Le tribunal correctionnel de Paris a rendu lundi son verdict dans l’affaire Lafarge, reconnaissant le cimentier français et plusieurs anciens responsables coupables de financement du terrorisme en Syrie, dans un dossier aux implications juridiques et politiques majeures.
Selon la décision judiciaire, suivie sur place par le correspondant Anadolu, Lafarge S.A. (holding) a été condamnée à l’amende maximale de 1,125 million d’euros et devra publier un communiqué relatif à sa condamnation, ainsi que prendre en charge les frais de justice des parties civiles.
Au total, ces paiements sont évalués à près de 5,6 millions d’euros, dont plus de 500 000 euros auraient bénéficié à Daech, selon les éléments retenus par la juridiction.
Des peines de prison ferme pour plusieurs responsables
Parmi les anciens dirigeants jugés, l’ex-PDG Bruno Lafont a été condamné à six ans de prison ferme avec exécution immédiate, assortis d’une amende de 225 000 euros.

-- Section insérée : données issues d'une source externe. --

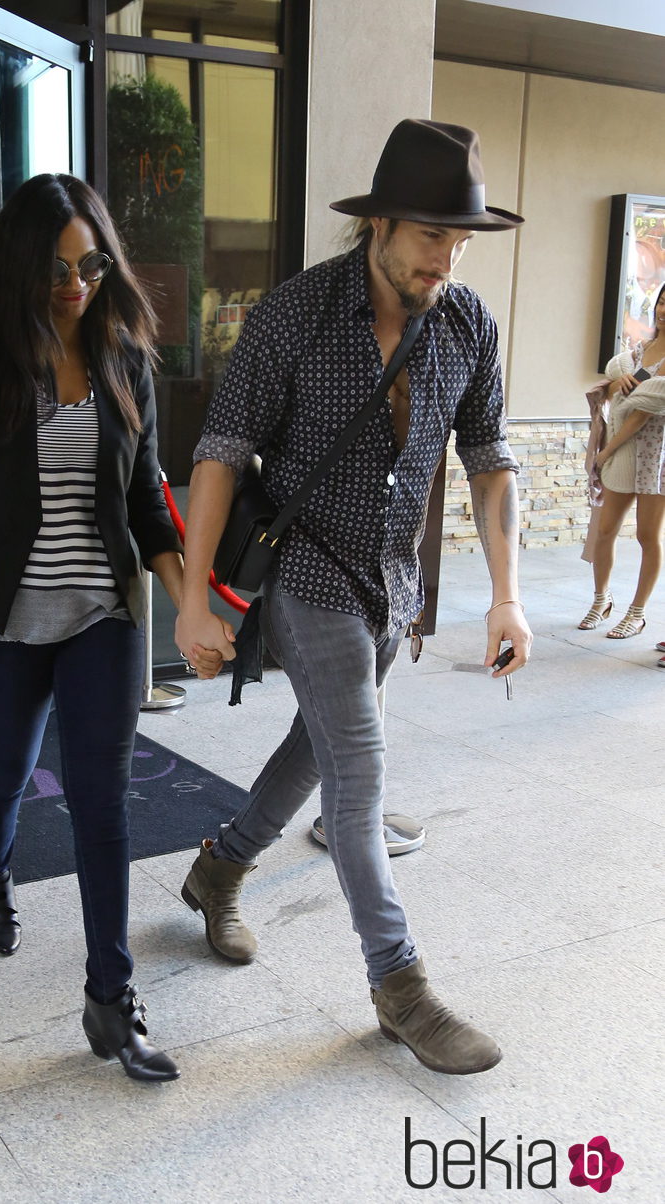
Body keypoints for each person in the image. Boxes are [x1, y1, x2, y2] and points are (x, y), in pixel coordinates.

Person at [174, 119, 532, 1076]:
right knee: (360, 771)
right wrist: (191, 603)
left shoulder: (466, 324)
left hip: (392, 584)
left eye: (461, 241)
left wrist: (505, 595)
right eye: (429, 237)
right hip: (308, 573)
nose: (446, 260)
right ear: (377, 223)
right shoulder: (294, 313)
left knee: (318, 746)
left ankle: (218, 870)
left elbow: (490, 464)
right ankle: (400, 984)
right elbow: (220, 454)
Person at [0, 173, 226, 1083]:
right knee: (7, 774)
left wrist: (190, 601)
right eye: (56, 269)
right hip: (0, 619)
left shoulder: (125, 356)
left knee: (102, 804)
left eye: (91, 264)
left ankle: (109, 1000)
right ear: (18, 264)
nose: (77, 284)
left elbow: (148, 500)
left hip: (100, 616)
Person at [579, 283, 665, 642]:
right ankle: (602, 599)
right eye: (662, 299)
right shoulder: (639, 350)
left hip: (655, 457)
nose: (664, 308)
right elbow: (615, 391)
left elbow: (643, 410)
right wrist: (617, 385)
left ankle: (637, 613)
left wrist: (606, 450)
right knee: (605, 529)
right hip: (625, 455)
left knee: (648, 535)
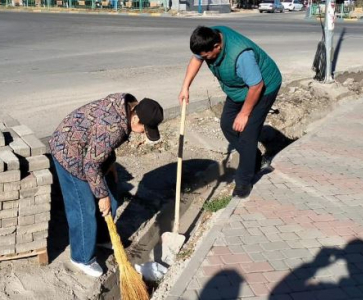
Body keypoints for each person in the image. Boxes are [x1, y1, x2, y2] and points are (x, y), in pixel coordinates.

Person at [49, 93, 164, 278]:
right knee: (83, 207)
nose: (144, 132)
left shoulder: (126, 110)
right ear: (135, 117)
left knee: (112, 195)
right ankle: (81, 257)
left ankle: (102, 237)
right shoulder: (113, 127)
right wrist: (100, 196)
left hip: (88, 151)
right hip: (68, 151)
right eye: (144, 128)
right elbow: (91, 164)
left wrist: (110, 165)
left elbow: (102, 146)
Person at [179, 25, 282, 198]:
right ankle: (253, 156)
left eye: (207, 56)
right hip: (239, 89)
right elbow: (196, 59)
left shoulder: (241, 55)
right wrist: (185, 87)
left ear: (217, 47)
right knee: (227, 125)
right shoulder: (207, 38)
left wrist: (244, 113)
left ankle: (244, 182)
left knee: (248, 133)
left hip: (263, 88)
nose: (205, 60)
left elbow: (256, 86)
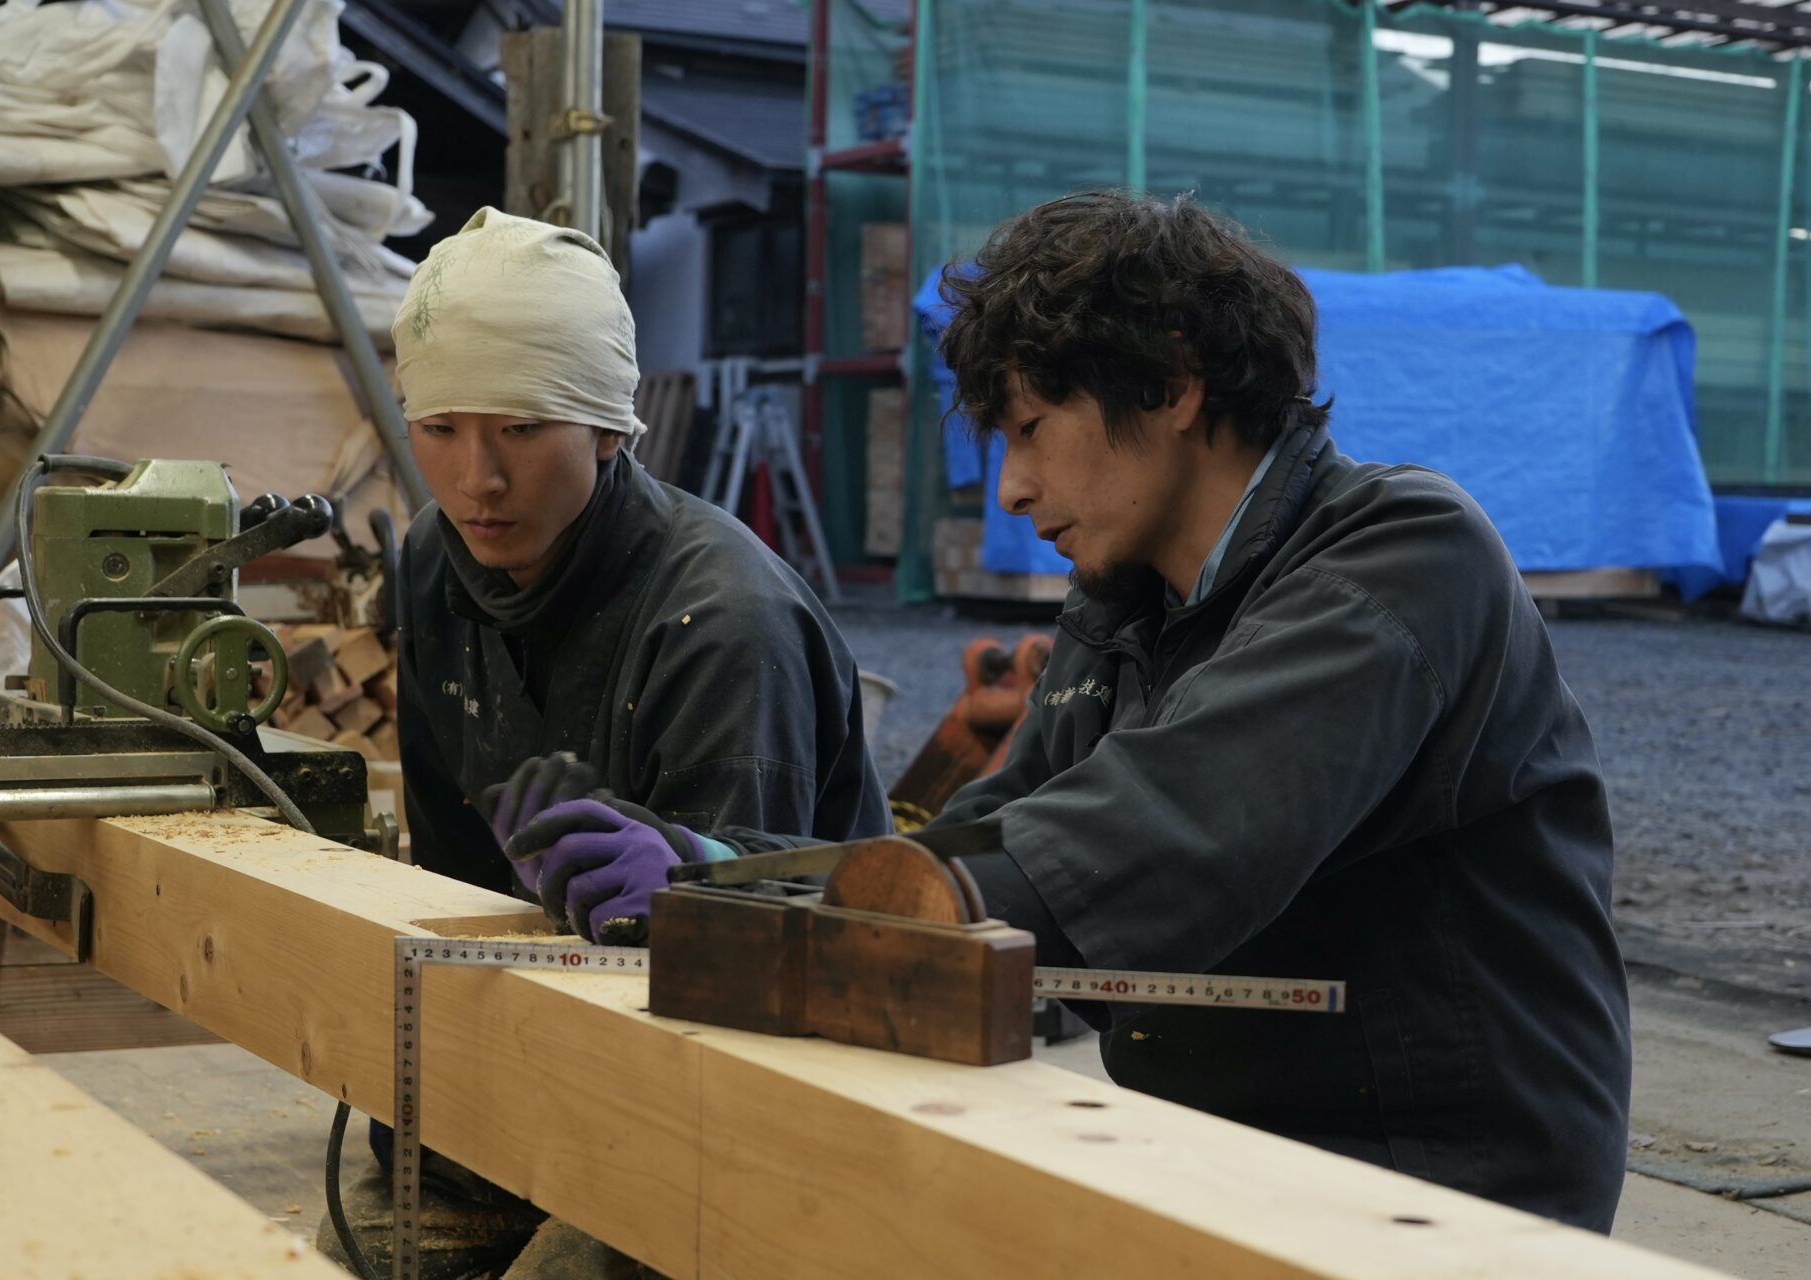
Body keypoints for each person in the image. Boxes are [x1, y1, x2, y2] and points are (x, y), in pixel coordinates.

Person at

Christian Herrault, ancien directeur général de zone, a été condamné à cinq ans de prison ferme et à une amende de 225 000 euros.
Des intermédiaires et responsables de sécurité impliqués dans le dossier ont également été condamnés à des peines de prison ferme allant de 18 mois à 7 ans, assorties d’amendes et, dans certains cas, d’interdictions du territoire français.
Parmi eux, Firas Tlass, intermédiaire syrien jugé en son absence, a été condamné à sept ans de prison ferme, une amende de 225 000 euros et une interdiction du territoire français.
Une décision à forte portée juridique et politique
L’affaire, suivie de près depuis plusieurs années, soulève des questions sur la responsabilité des entreprises opérant dans des zones de conflit et sur les limites de leurs stratégies de continuité d’activité en contexte de guerre.
Cette décision marque une étape majeure dans l’un des procès économiques et judiciaires les plus sensibles impliquant une multinationale française.